Entre estas manifestaciones figura la del ministro de Justicia, Rafael Catalá, que hoy ha considerado que "cuando todos saben" que el juez Ricardo González "tiene algún problema singular", el Consejo General del Poder Judicial "debería haber actuado preventivamente" contra él.

"La Comisión Permanente del Consejo General del Poder Judicial apela a la moderación, prudencia y mesura y a la responsabilidad institucional para evitar la utilización política de la Justicia o el cuestionamiento de la independencia, la imparcialidad y la profesionalidad de los jueces y magistrados que integran el Poder Judicial y que trabajan para lograr una Justicia de calidad", dice el comunicado.

"Parece evidente que los acontecimientos vividos en las últimas jornadas nos deben hacer reflexionar e incrementar los esfuerzos para trabajar por una sociedad más igualitaria, pero esos mismos acontecimientos hacen igualmente evidente que es necesario dirigir ese esfuerzo por los cauces de reflexión prudente de los que se ha dotado la sociedad española, por cuyo respeto deben velar los responsables públicos", añade.

SUSPENDIDO POR RETRASOS

El magistrado fue suspendió por seis meses, en julio de 2001 y por retrasos injustificados y reiterados en sus funciones, al magistrado Ricardo Javier González. La sanción, impuesta por falta muy grave, tuvo en cuenta que el magistrado necesitó más de dos años para resolver una causa de separación y divorcio, algo que ya le había sucedido anteriormente.

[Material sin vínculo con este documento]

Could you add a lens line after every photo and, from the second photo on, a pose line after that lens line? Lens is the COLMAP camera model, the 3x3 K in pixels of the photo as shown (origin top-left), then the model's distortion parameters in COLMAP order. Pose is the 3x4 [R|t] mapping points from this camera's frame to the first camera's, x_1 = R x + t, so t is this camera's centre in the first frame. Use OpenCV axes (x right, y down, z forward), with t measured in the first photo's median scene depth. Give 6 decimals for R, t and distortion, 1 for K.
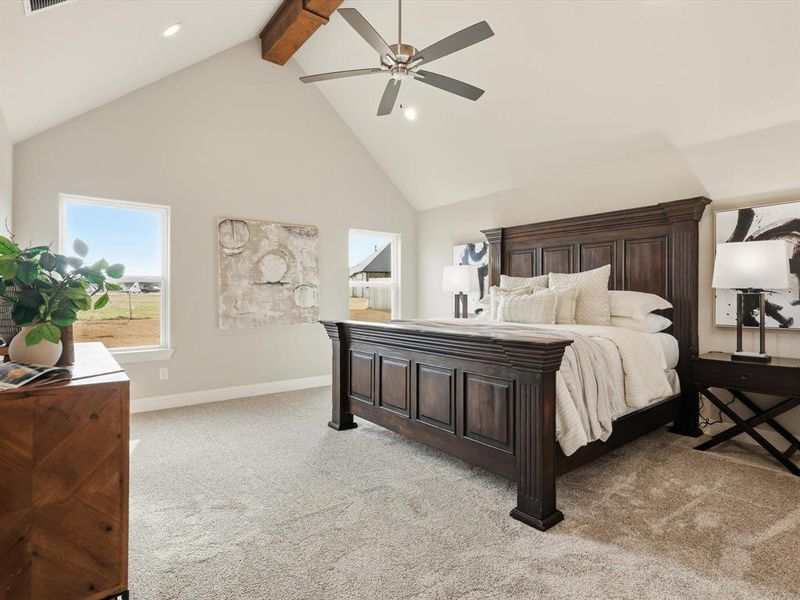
lens RADIAL K [[420.3, 0, 406.7], [0, 420.3, 295.8], [0, 0, 1]] dist [-0.002825, 0.004058]
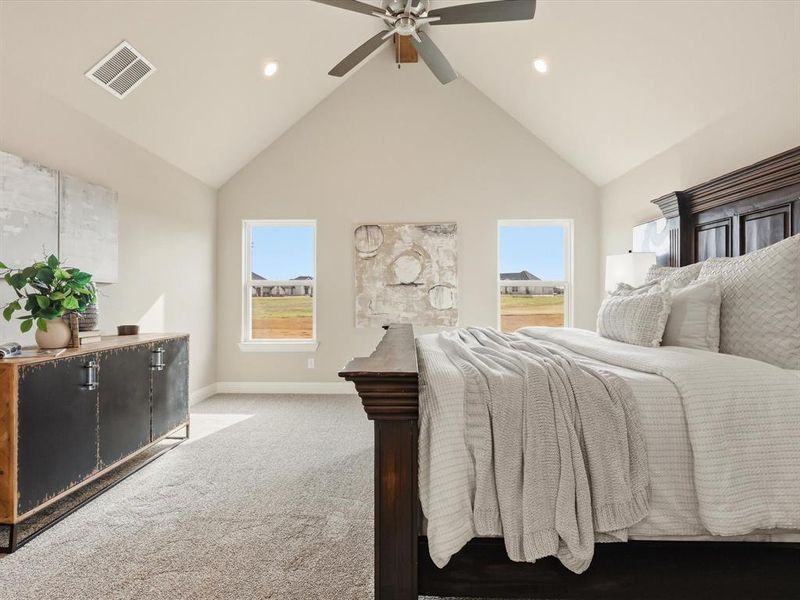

González fue multado por dilaciones en procedimientos de divorcio y separación de los que se había ocupado en los años 90. En opinión del vocal del CGPJ, estas dilaciones se pueden producir por "situaciones personales, problemas en el funcionamiento de los órganos, saturación en el trabajo, e incluso por el carácter de jueces puntillosos". Ha recordado que el CGPJ está dotado con unos mecanismos de control de la actividad no jurisdiccional y ha insistido en que no ejerce tutela ni control preventivo sobre como se dictan las sentencias, sino que se limita al correcto funcionamiento de los órganos.

Para ello, el Consejo está dotado de un servicio de inspección que en el caso de queja verifica si los órganos están funcionando mal o bien y en el caso de que se detecte una mala praxis, una comisión disciplinaria se encarga de imponer sanciones. Según la Ley Orgánica del Poder Judicial, estas pueden ir desde una advertencia hasta la separación del servicio de los jueces.